On Thursday, the North Carolina Utilities Commission approved a plan by Duke Energy to raise the rates of former Progress Energy residential customers by 7.5 percent. The plan also calls for business rates to go up 5.5 percent and industrial rates between 3.6 and 5.1 percent. In response, Attorney General Roy Cooper stated that the rate hike ignored a recent state Supreme Court ruling that rejected a 7.2 percent increase. The decision will now be appealed in hopes of blocking it from going into effect. According to Cooper:
“This order puts utility profits ahead of people,” he said in a statement. “It talks about how much consumers are hurting but sticks them with higher rates anyway. A true analysis of the effect on struggling consumers, as required by the North Carolina Supreme Court, should result in lower rates. So, we plan to appeal this ruling.”

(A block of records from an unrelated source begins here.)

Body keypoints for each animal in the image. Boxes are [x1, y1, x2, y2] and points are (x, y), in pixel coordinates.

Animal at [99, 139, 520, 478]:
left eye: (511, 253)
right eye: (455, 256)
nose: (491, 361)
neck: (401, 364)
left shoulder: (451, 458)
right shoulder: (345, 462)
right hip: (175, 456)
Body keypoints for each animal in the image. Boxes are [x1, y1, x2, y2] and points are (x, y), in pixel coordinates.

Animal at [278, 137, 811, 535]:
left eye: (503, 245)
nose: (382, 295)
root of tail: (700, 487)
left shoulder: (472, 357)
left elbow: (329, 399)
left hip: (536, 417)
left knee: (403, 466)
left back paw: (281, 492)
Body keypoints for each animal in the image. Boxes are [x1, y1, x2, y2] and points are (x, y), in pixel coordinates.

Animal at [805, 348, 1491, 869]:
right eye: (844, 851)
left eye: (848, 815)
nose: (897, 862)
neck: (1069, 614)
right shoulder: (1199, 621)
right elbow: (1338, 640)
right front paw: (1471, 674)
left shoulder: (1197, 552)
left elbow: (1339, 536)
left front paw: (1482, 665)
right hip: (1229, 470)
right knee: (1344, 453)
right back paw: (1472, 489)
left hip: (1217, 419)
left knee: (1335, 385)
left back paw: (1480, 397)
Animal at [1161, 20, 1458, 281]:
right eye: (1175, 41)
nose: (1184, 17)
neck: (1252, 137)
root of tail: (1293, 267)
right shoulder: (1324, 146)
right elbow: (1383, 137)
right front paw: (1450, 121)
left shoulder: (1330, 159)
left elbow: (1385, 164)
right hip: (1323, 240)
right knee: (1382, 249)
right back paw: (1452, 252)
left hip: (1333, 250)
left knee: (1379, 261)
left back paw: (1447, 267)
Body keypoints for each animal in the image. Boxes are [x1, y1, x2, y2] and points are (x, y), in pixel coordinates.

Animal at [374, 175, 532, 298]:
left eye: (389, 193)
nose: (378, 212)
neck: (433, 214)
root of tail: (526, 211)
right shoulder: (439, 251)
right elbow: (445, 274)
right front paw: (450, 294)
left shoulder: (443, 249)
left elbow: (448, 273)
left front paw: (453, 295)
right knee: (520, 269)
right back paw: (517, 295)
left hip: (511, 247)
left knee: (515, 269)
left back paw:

Paul Newton, the North Carolina president for Duke Energy made the following statement in defense of the rate change:
“It is important to note that the (court) order is limited to the commission’s consideration of the ‘proper’ return on equity. It does not require any changes to the current rates and rate structure approved by the commission last year.”
Duke Energy, the nation’s largest electric power holding company, is based in Charlotte, NC. They have assets in the United States, Canada, and Latin America. On July 2, 2012 the company merged with Progress Energy, giving it a customer base of 7 million across 6 states.